Now it was Denise’s turn to look confused. “Wait a second. Wasn’t that the little girl kidnapped in Kasselton?”

Rachel’s cell phone rang. She checked the Caller ID and saw it was Marc. She was just about to press the answer button when a man stepped into view. Her breath stopped. Sensing something, Denise turned around. She jumped back at the sight.

It was the man from the park.

His hands were huge, making the gun he now pointed at Rachel look like a child’s toy. He wiggled his fingers in her direction. “Give me the phone.”

Rachel handed it to him, trying her best to avoid his touch. The man put the barrel of the gun against her head. “Now give me your gun.”
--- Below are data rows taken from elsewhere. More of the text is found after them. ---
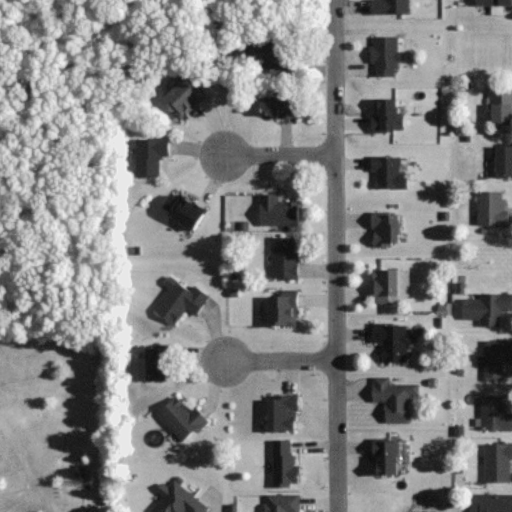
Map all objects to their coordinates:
building: (491, 1)
building: (387, 6)
building: (383, 53)
building: (265, 104)
building: (499, 104)
building: (381, 113)
road: (278, 155)
building: (501, 159)
building: (386, 172)
building: (490, 207)
building: (275, 208)
building: (383, 227)
road: (334, 255)
building: (280, 256)
building: (383, 285)
building: (182, 302)
building: (279, 306)
building: (483, 307)
building: (390, 340)
building: (495, 357)
road: (279, 362)
building: (392, 398)
building: (281, 412)
building: (493, 413)
building: (179, 418)
building: (383, 457)
building: (496, 461)
building: (282, 462)
building: (177, 500)
building: (276, 502)
building: (488, 502)
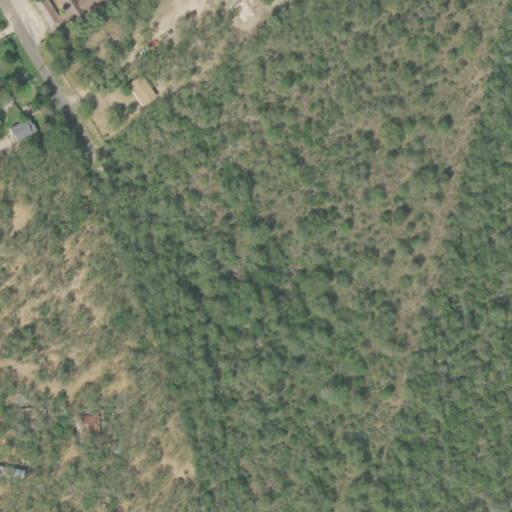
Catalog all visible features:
building: (68, 7)
road: (135, 54)
road: (47, 77)
building: (138, 90)
building: (20, 131)
building: (88, 425)
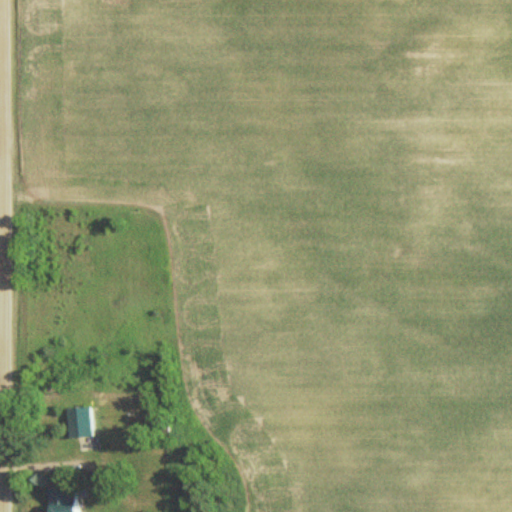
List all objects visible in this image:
building: (84, 422)
building: (202, 468)
building: (68, 500)
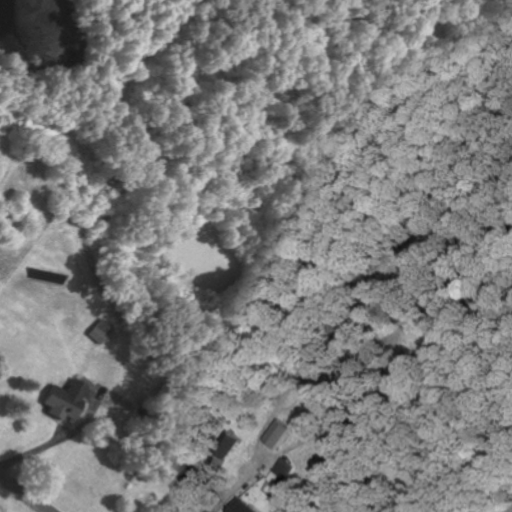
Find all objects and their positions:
building: (99, 332)
building: (64, 401)
building: (281, 435)
road: (57, 442)
building: (231, 448)
building: (187, 465)
building: (286, 474)
road: (239, 490)
road: (27, 492)
building: (243, 507)
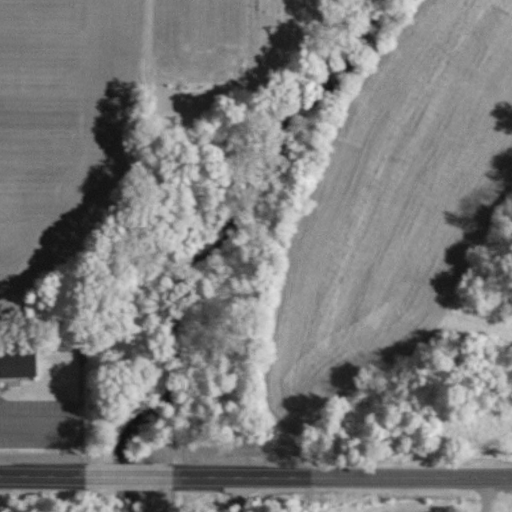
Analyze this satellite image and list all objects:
park: (276, 32)
building: (18, 364)
road: (255, 478)
road: (489, 495)
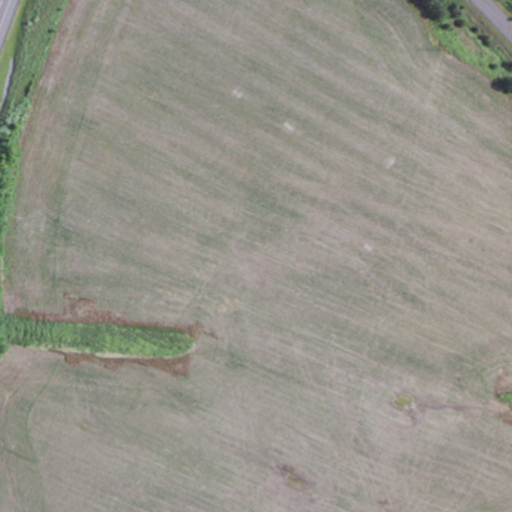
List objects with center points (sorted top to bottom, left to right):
road: (0, 0)
road: (499, 15)
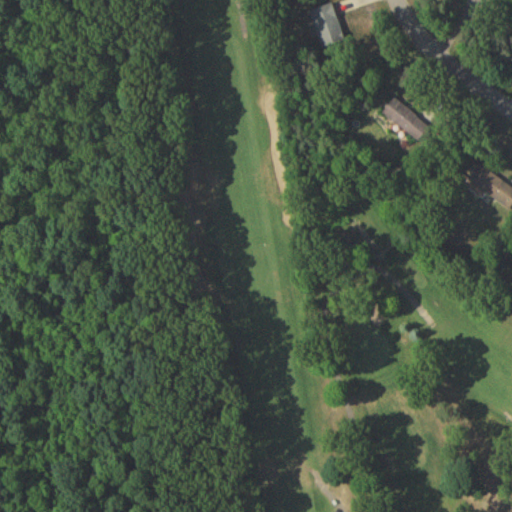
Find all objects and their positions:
building: (329, 28)
road: (448, 59)
building: (407, 121)
building: (493, 187)
park: (353, 251)
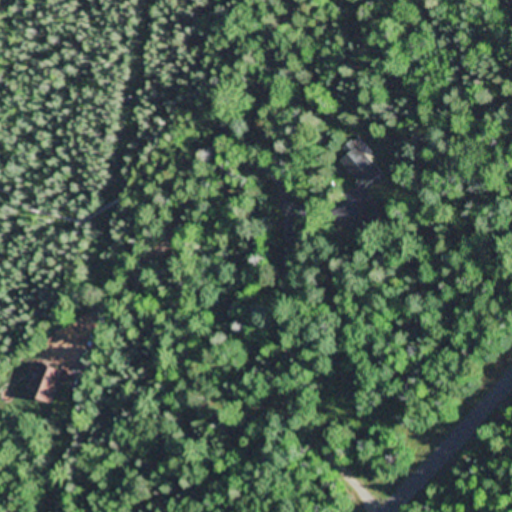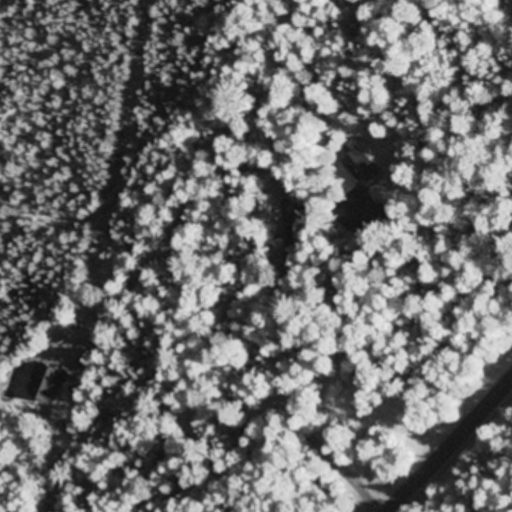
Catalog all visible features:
building: (48, 384)
road: (448, 444)
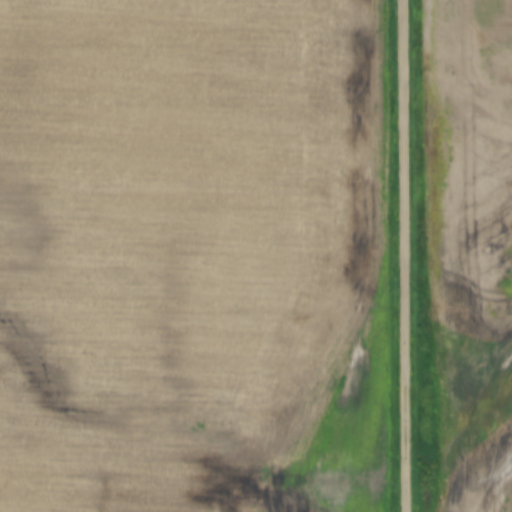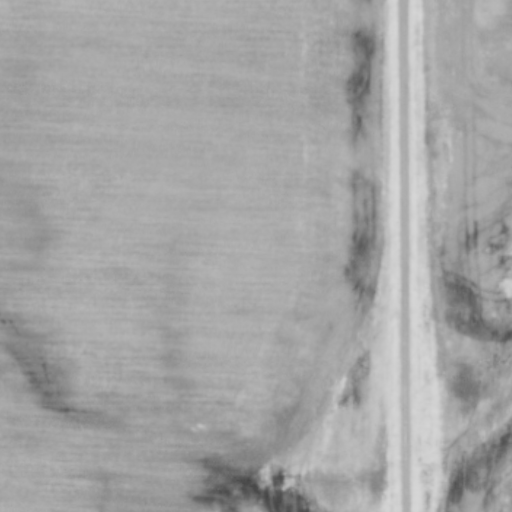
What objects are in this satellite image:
road: (408, 255)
Rachel reached into her handbag. He told her to lift it into view with two fingers. She complied. The phone rang for the fourth time.

The man hit the answer button and said, “Dr. Seidman?”

Even Rachel could hear the reply. “Who is this?”

“We’re all at Denise Vanech’s house now. You will come here unarmed and alone. I will tell you all about your daughter then.”

“Where’s Rachel?”

“She’s right here. You have thirty minutes. I will tell you what you need to know. You have a tendency to try to be cute in these situations. But not this time or your friend Ms. Mills dies first. Do you understand?”

“I understand.”

The man hung up the phone. He looked down at Rachel. His eyes were brown with a gold center. They looked almost gentle, the eyes of a doe. Then the big man swung his gaze toward Denise Vanech. She flinched. A smile came to the man’s lips.

Rachel saw what he was about to do.

She shouted, “No!” as the big man aimed the gun at Denise Vanech’s chest and fired three shots. All three hit dead center. Denise’s body went slack. She slid off the couch and onto the floor. Rachel started to stand, but now the gun was pointed at her.

“Stay put.”

Rachel obeyed. Denise Vanech was clearly dead. Her eyes were open. Her blood streamed down, the color startlingly red against a sea of white.